Nevertheless, registration of distinct record groups was begun under the watch of National Archives Director of Research and Records Description Oliver W. Holmes. The chief of each custodial division within the National Archives submitted lists of proposed record groups arrangements to Holmes who then made additions or deletions. After any number of revisions and negotiations, 109 record groups were identified. By the time of the writing of Fenyo's article, the number of record groups had swelled to 350.
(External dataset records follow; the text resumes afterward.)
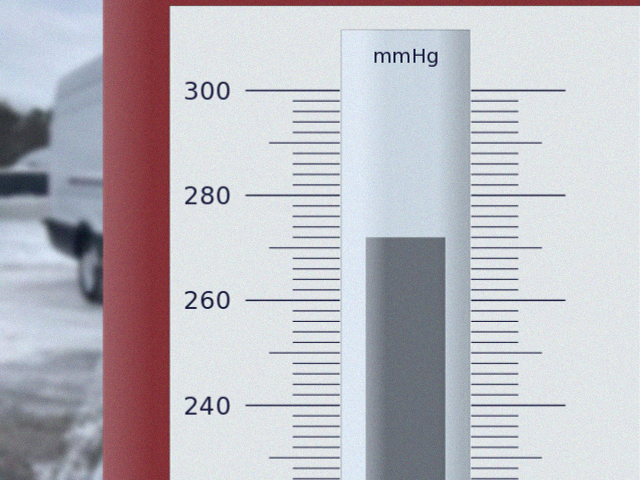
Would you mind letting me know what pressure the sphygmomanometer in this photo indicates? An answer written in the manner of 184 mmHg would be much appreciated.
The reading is 272 mmHg
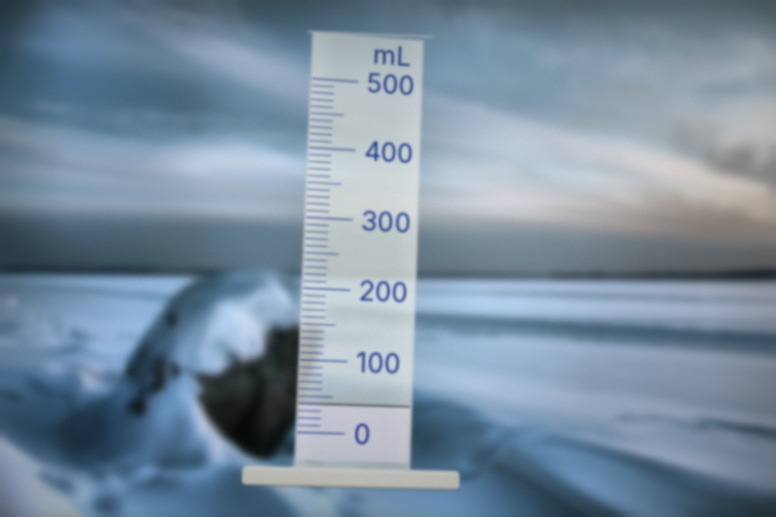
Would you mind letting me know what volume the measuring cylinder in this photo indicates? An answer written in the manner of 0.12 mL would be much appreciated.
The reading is 40 mL
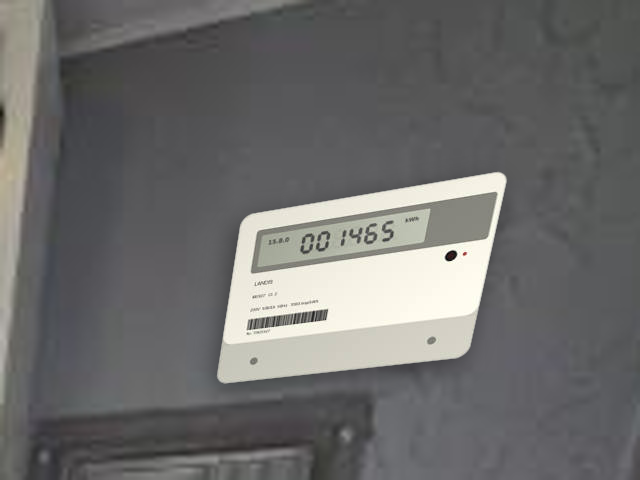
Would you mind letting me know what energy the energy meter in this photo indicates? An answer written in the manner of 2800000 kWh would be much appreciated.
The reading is 1465 kWh
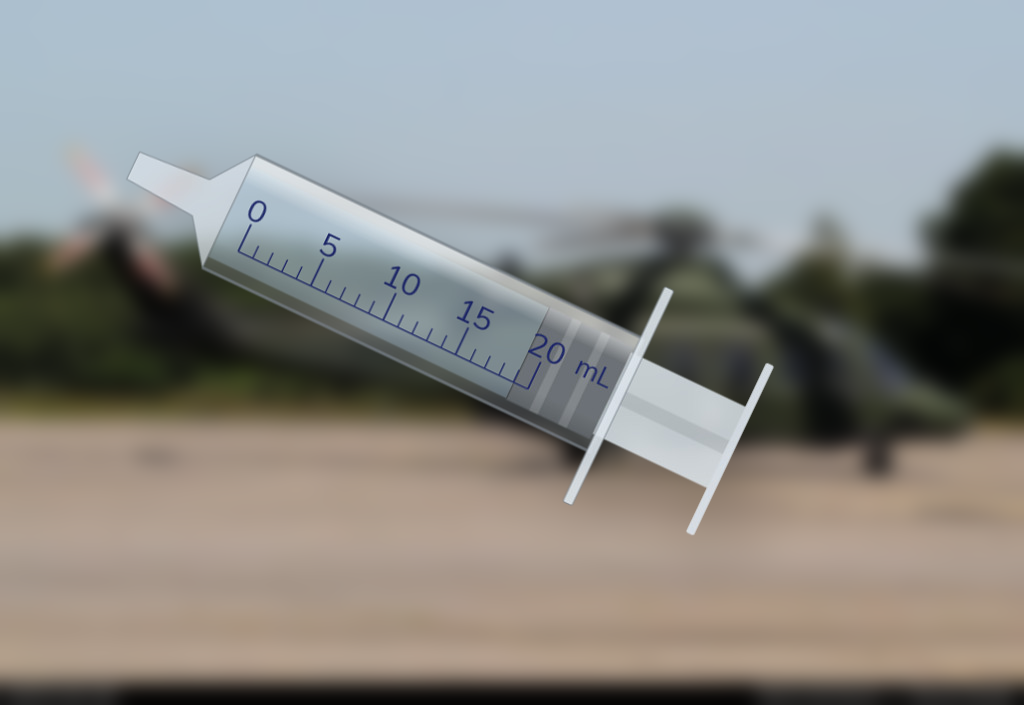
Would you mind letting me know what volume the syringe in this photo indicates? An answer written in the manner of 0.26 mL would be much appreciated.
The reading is 19 mL
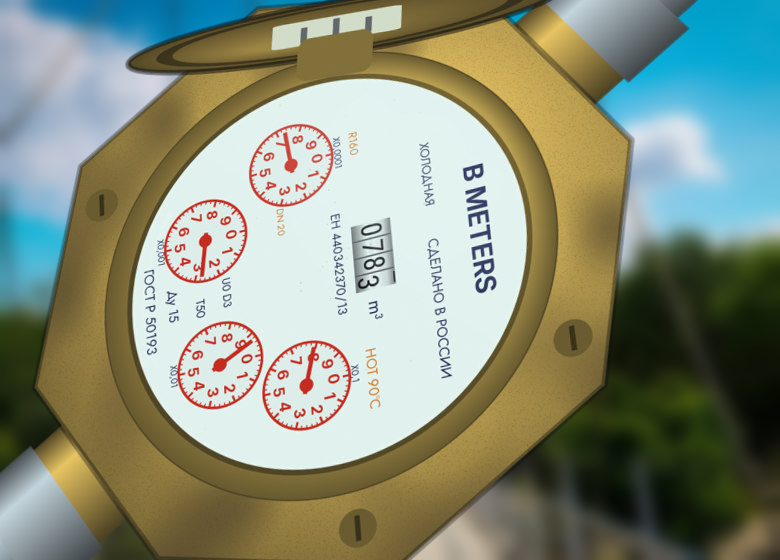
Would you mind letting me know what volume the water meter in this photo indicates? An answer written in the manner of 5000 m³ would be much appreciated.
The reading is 782.7927 m³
Fenyo's criticism focuses on the lack of clear definitions and parameters surrounding the concept of the record group. Believing "no one seems to have an exact idea of what constituted or should constitute a record group," Fenyo demonstrates that significant decisions concerning the construction of record groups were entirely too arbitrary. (234) For example, separate record groups were fashioned if they were judged to be "of sufficient importance and magnitude, as well as separate enough in character, to deserve their own record group." Obviously, these guidelines are extremely subjective and not conducive to systematic or logical practices. Another point of contention is the size of the record group arrangement. The Farmer's Cooperative Service group contains less than one cubic foot of records while the Veterans Administration group has over 76,278 cubic feet of material. These stark differences indicate that the concept of "making the unit of convenient size and character" may need to be quantified or at least clarified.

On the whole, Fenyo succeeds in convincing the reader that, in 1966, the practice if not the concept of record groups required some specificity and revision. This article would be best utilized with a contrast of more recent scholarship on the record group which documents the changes in policy and practice since 1966.